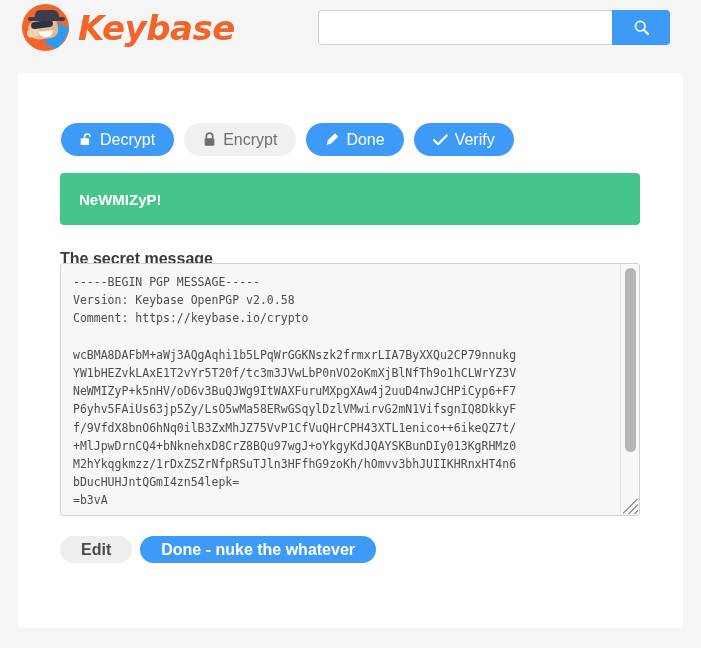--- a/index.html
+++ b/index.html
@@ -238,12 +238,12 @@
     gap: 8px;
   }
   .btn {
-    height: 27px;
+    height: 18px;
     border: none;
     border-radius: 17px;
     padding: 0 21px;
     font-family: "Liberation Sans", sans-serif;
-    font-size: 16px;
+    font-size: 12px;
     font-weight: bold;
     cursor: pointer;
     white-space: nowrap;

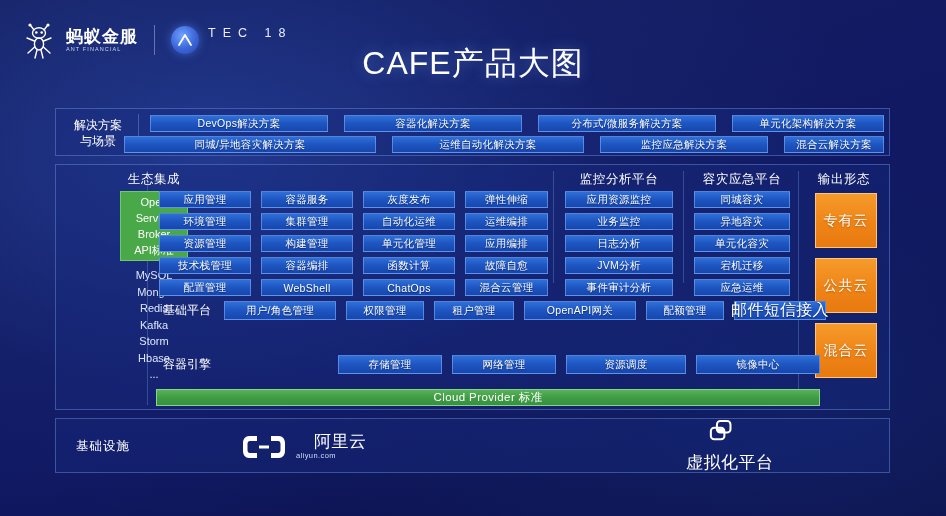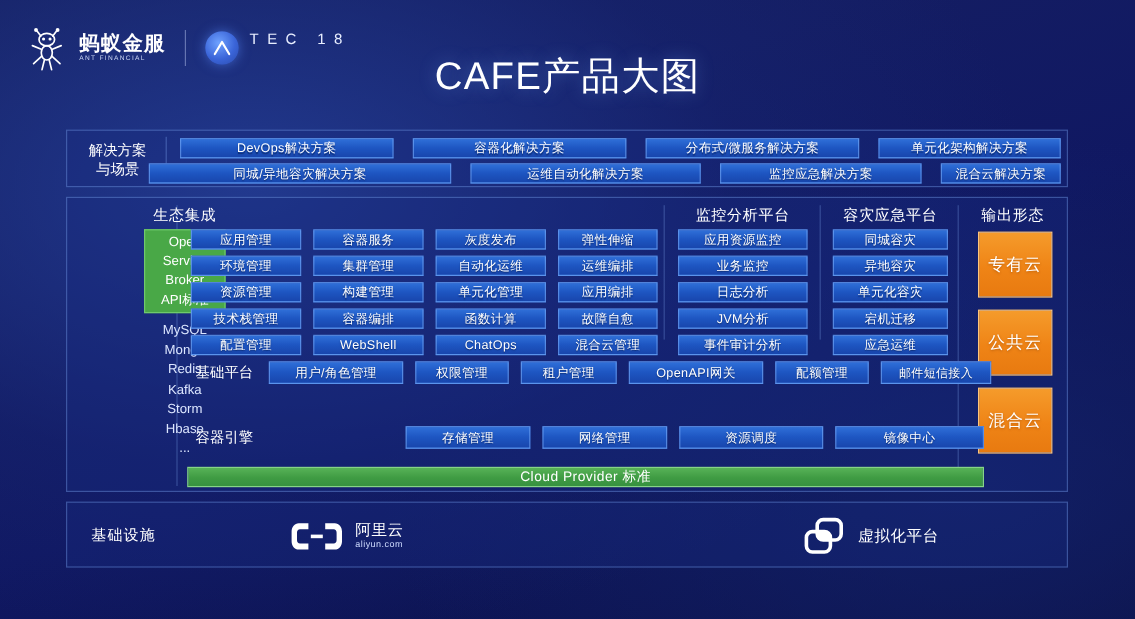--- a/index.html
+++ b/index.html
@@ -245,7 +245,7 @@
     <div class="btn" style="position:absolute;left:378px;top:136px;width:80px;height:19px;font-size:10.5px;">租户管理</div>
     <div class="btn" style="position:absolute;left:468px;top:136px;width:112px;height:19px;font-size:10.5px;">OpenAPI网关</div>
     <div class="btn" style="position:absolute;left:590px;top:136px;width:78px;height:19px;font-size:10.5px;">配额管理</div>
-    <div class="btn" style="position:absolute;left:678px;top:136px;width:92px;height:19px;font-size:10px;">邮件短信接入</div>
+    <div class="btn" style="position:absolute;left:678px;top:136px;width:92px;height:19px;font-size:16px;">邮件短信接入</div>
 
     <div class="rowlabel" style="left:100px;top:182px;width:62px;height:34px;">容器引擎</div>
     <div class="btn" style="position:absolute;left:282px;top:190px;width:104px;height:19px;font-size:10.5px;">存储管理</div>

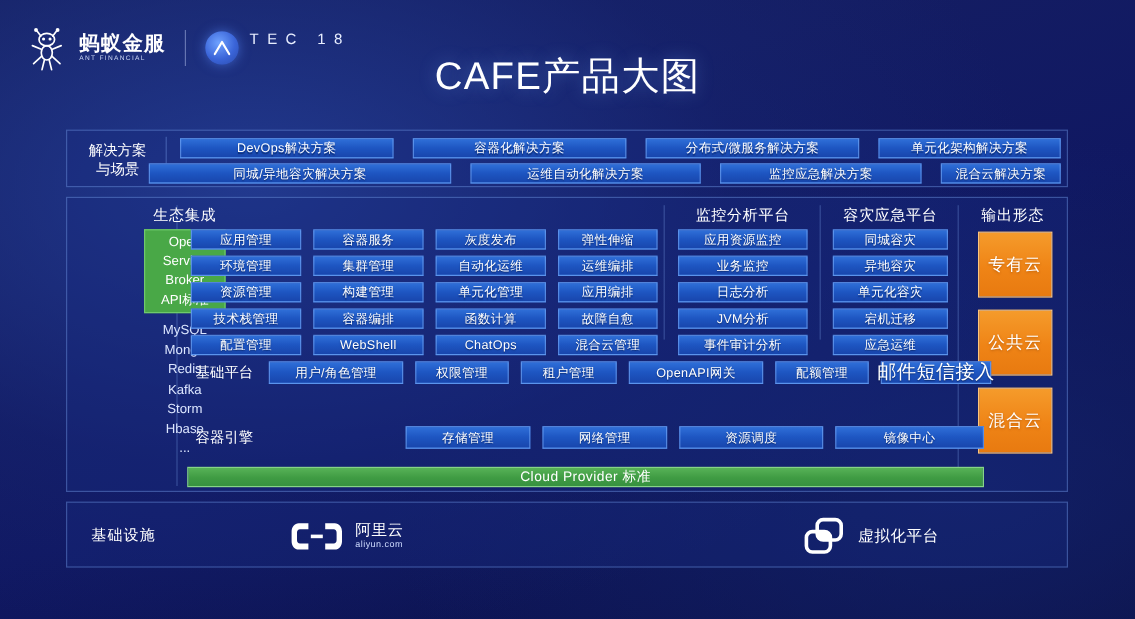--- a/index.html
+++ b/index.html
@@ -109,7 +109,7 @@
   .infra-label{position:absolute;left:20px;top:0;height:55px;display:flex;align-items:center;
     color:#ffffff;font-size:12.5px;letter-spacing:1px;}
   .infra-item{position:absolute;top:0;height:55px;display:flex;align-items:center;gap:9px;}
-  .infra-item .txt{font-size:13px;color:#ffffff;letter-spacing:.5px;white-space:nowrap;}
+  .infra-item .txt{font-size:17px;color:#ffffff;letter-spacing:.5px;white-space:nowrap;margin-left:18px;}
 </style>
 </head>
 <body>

· · · · ·

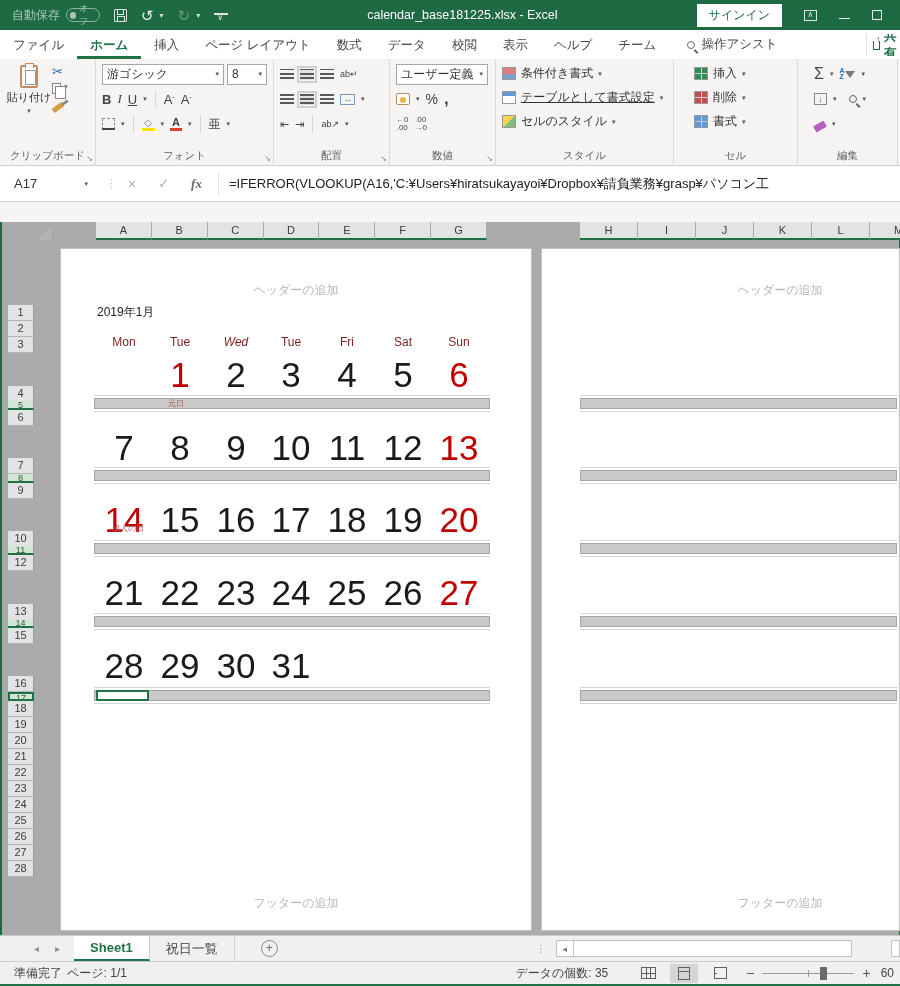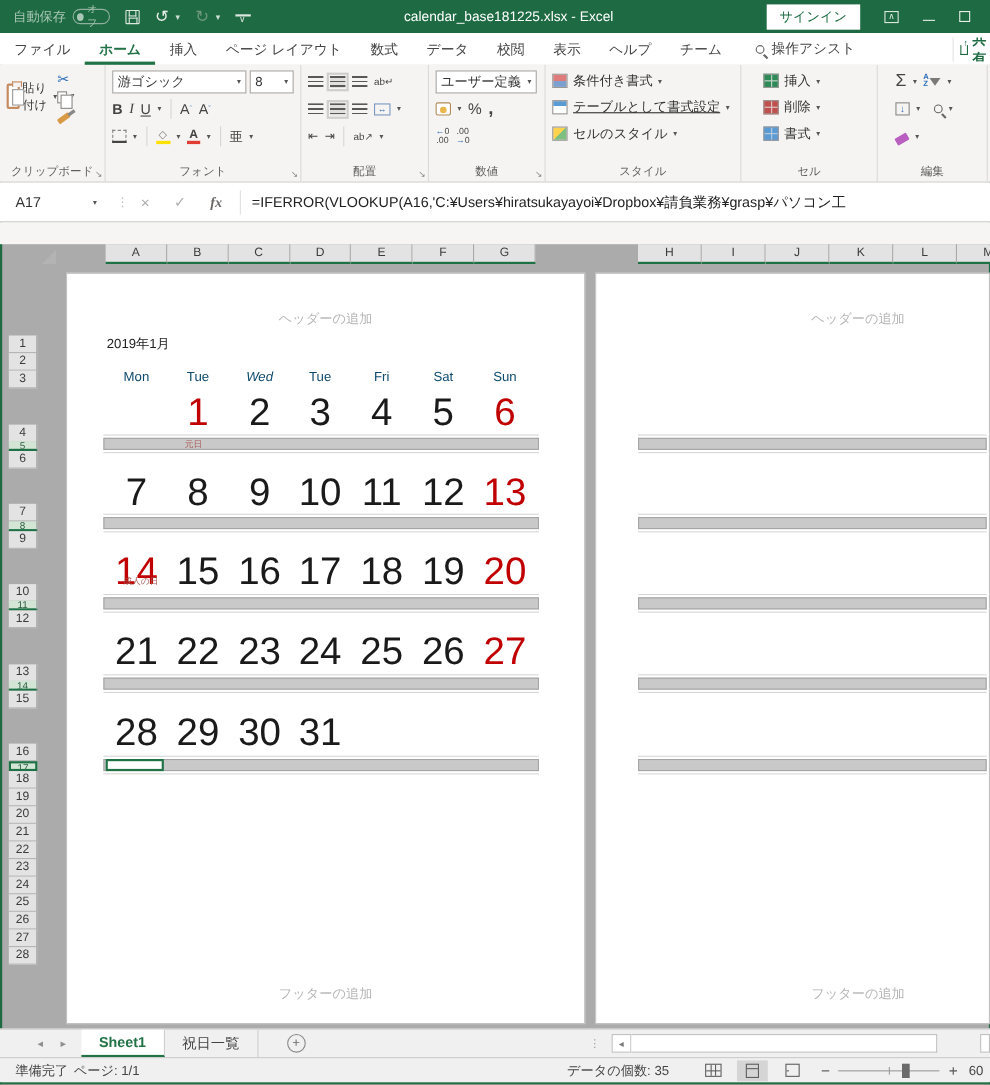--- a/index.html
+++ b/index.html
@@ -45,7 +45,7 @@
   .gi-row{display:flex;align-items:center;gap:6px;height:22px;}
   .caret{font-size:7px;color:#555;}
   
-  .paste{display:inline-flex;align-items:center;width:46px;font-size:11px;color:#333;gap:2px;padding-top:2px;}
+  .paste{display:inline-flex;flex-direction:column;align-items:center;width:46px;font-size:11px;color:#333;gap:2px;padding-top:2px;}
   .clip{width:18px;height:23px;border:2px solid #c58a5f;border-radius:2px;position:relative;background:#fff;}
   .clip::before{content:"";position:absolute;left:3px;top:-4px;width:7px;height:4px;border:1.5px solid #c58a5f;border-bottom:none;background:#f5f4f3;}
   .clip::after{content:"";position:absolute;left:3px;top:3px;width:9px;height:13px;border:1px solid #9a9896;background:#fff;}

· · · · ·

(Try it):
Copy all lines from the data above that contain the word "display".

(Completed exercise):
   .infra-label{position:absolute;left:20px;top:0;height:55px;display:flex;align-items:center;
   .infra-item{position:absolute;top:0;height:55px;display:flex;align-items:center;gap:9px;}
   .gi-row{display:flex;align-items:center;gap:6px;height:22px;}
-  .paste{display:inline-flex;align-items:center;width:46px;font-size:11px;color:#333;gap:2px;padding-top:2px;}
+  .paste{display:inline-flex;flex-direction:column;align-items:center;width:46px;font-size:11px;color:#333;gap:2px;padding-top:2px;}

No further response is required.